Emergency Urology Service

In the event that pressures on hospital resources by the COVID-19 pandemic are so great that high-priority malignancy operations have to be delayed, an emergency service must be maintained to provide surgery for 'life-or-limb' cases. This may mean that more innovative management options are pursued. In certain situations, surgery is mandated, such as debridement of Fournier's gangrene, exploration and fixation of testicular torsion or drainage of urosepsis.

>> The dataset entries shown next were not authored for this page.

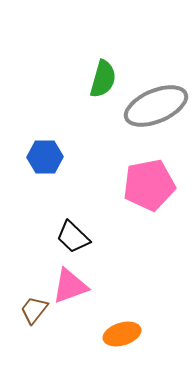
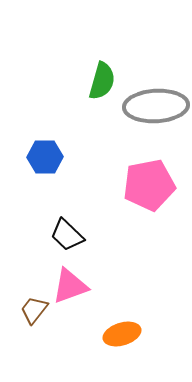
green semicircle: moved 1 px left, 2 px down
gray ellipse: rotated 20 degrees clockwise
black trapezoid: moved 6 px left, 2 px up
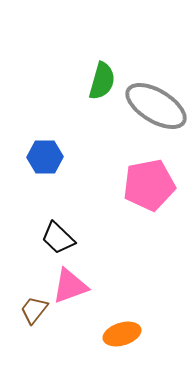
gray ellipse: rotated 34 degrees clockwise
black trapezoid: moved 9 px left, 3 px down
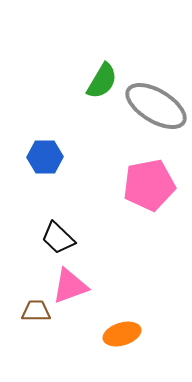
green semicircle: rotated 15 degrees clockwise
brown trapezoid: moved 2 px right, 1 px down; rotated 52 degrees clockwise
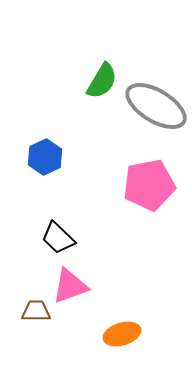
blue hexagon: rotated 24 degrees counterclockwise
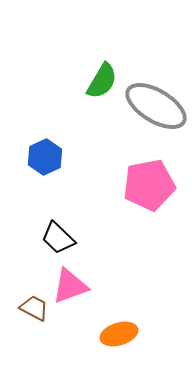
brown trapezoid: moved 2 px left, 3 px up; rotated 28 degrees clockwise
orange ellipse: moved 3 px left
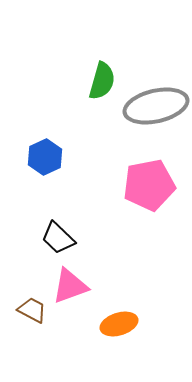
green semicircle: rotated 15 degrees counterclockwise
gray ellipse: rotated 44 degrees counterclockwise
brown trapezoid: moved 2 px left, 2 px down
orange ellipse: moved 10 px up
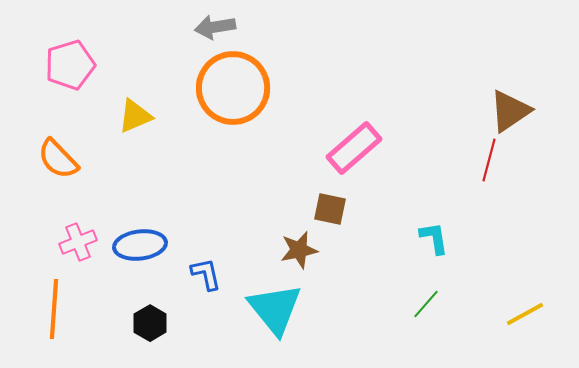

In urinary retention as a result of BPH for example, a urethral catheter should be used to relieve the obstruction. Similarly, renal colic should be managed conservatively wherever possible. However, in cases of an infected and obstructed kidney, decompression and intravenous antibiotics are indicated. Urosepsis associated with nephrolithiasis can be associated with severe illness and even death with ICU admission required in as many as 18% of patients[43] Decompression can be facilitated with either ureteric stenting or percutaneous nephrostomy. Careful consideration should be given to which procedure is chosen as nephrostomy under local anaesthetic can spare a ventilator.[44] In centres with suitable experience, ureteric stenting under local anaesthetic in the outpatient setting can be considered.[45] Definitive stone surgery can then be postponed for a few weeks.

Laparoscopic Procedures

The Royal College of Surgeons[46] and Society of American Gastrointestinal and Endoscopic Surgeons[47] advise caution when performing laparoscopic surgery due to limited evidence of the risk posed by COVID-19. The potential exposure to aerosolized biological fluid carried within surgical smoke or while removing trocars or surgical specimens can result in an explosive release of smoke, risking COVID-19 aerosol exposure. Although it can potentially be mitigated by the use of smoke filters, smoke extraction devices and use of PPE.